▶ [INSTRUCTION 1]:
According to the START I briefing, how many warheads did Ukraine have on its territory at its high-water mark?

So those security assurances will be the second piece of
the ceremony, and then finally, the five Lisbon Protocol
countries -- U.S., Russia, Ukraine, Belarus and Kazakhstan -- will
bring the START I Treaty into force. So those are the three parts of
the ceremony that will take place in Budapest.
Now, let me just close by saying a few words about where
are on force structure overall. Ukraine, at its high-water mark,
right at the time of the breakup of the Soviet Union, had 1840
warheads on its territory. Seven hundred of those have now been
deactivated by taking them off the missiles or otherwise removing
them from operational status. You may recall there are some air-
launched Cruise missiles in Ukraine. So there are 700 that have been
deactivated; of those, 360 have gone back to Russia, and that was
under the trilateral statement that was signed in January of 1994 in
Moscow. An additional 340 are in storage and are being prepared for
There are a series of trains that have been taking these
warheads back to Russia to be destroyed, and so the remaining
warheads are in that cue, so to speak.
Kazakhstan is down from its high-water mark of 1,410 to
600 at the present time. All of the 370 bomber warheads in
Kazakhstan have now gone back to Russia for dismantlement, and 440 of
the 1,040 SS-18 warheads have gone back to Russia for dismantlement.
Belarus -- the 81 SS-25 warheads are down now to 36
still in Belarus; 45 overall have been removed and taken back to
Russia. Russia -- the current number is 7,074 warheads at the
present time. So those are just some basic facts and figures. Since
I got a lot of interest in that last time, I thought I would lay them
out, and I'll be happy to answer any questions.
SENIOR ADMINISTRATION OFFICIAL: My comments pertain to
the entry into force of the START I Treaty, and I wanted to focus
them briefly in three areas. First, an historical perspective on how
we got here with START I; second, a little bit on what START I does
itself, why it's important in its own right; and, third, and perhaps
most important, to emphasize the extent to which the entry into force
of START I opens the door to much more far-reaching progress.
In terms of the history, entering the START I Treaty
into force really sort of completes a saga that began four
presidential terms ago, almost two decades ago. The START I
negotiations began in 1982. You will recall that the birth of START
I really was the failure of the Carter administration's effort to get
the United States Senate to ratify the SALT II Treaty. President
Reagan had campaigned against SALT II, saying it wasn't real arms
reduction, it was simply arms limitation, and he made a great deal of
putting the R in the word "START," the word R meaning reductions.

▶ [GIVEN RECORDS]:
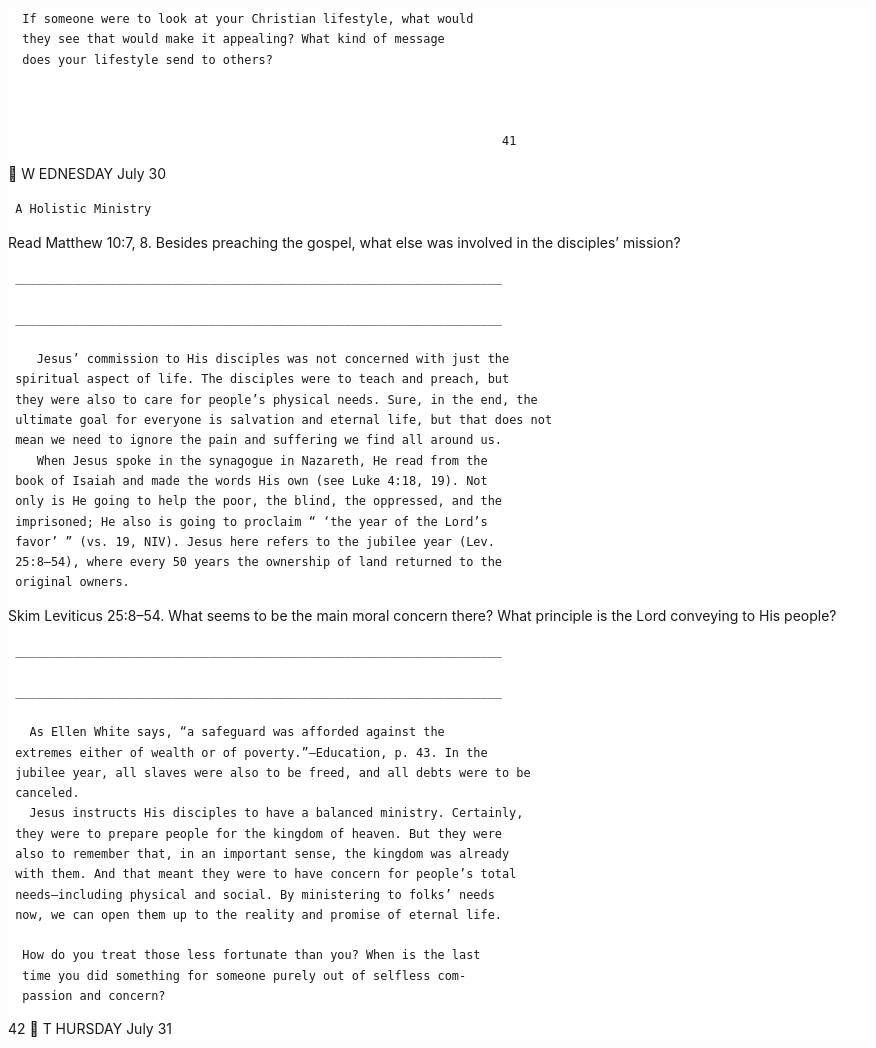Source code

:       If someone were to look at your Christian lifestyle, what would
      they see that would make it appealing? What kind of message
      does your lifestyle send to others?



                                                                         41
        W EDNESDAY July 30

     A Holistic Ministry
Read Matthew 10:7, 8. Besides preaching the gospel, what else was
     involved in the disciples’ mission?

     ____________________________________________________________________

     ____________________________________________________________________

        Jesus’ commission to His disciples was not concerned with just the
     spiritual aspect of life. The disciples were to teach and preach, but
     they were also to care for people’s physical needs. Sure, in the end, the
     ultimate goal for everyone is salvation and eternal life, but that does not
     mean we need to ignore the pain and suffering we find all around us.
        When Jesus spoke in the synagogue in Nazareth, He read from the
     book of Isaiah and made the words His own (see Luke 4:18, 19). Not
     only is He going to help the poor, the blind, the oppressed, and the
     imprisoned; He also is going to proclaim “ ‘the year of the Lord’s
     favor’ ” (vs. 19, NIV). Jesus here refers to the jubilee year (Lev.
     25:8–54), where every 50 years the ownership of land returned to the
     original owners.

Skim Leviticus 25:8–54. What seems to be the main moral concern
     there? What principle is the Lord conveying to His people?

     ____________________________________________________________________

     ____________________________________________________________________

       As Ellen White says, “a safeguard was afforded against the
     extremes either of wealth or of poverty.”—Education, p. 43. In the
     jubilee year, all slaves were also to be freed, and all debts were to be
     canceled.
       Jesus instructs His disciples to have a balanced ministry. Certainly,
     they were to prepare people for the kingdom of heaven. But they were
     also to remember that, in an important sense, the kingdom was already
     with them. And that meant they were to have concern for people’s total
     needs—including physical and social. By ministering to folks’ needs
     now, we can open them up to the reality and promise of eternal life.

      How do you treat those less fortunate than you? When is the last
      time you did something for someone purely out of selfless com-
      passion and concern?



42
             T HURSDAY July 31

▶ [INSTRUCTION 2]:
Present the records from their start up to and including the line with "does your lifestyle send to others?" as a numbered list, with blank lines omitted and the pictures left out.

▶ [EXERCISE ANSWER 1]:
1840 warheads.

▶ [EXERCISE ANSWER 2]:
1. Source code
2. :       If someone were to look at your Christian lifestyle, what would
3.       they see that would make it appealing? What kind of message
4.       does your lifestyle send to others?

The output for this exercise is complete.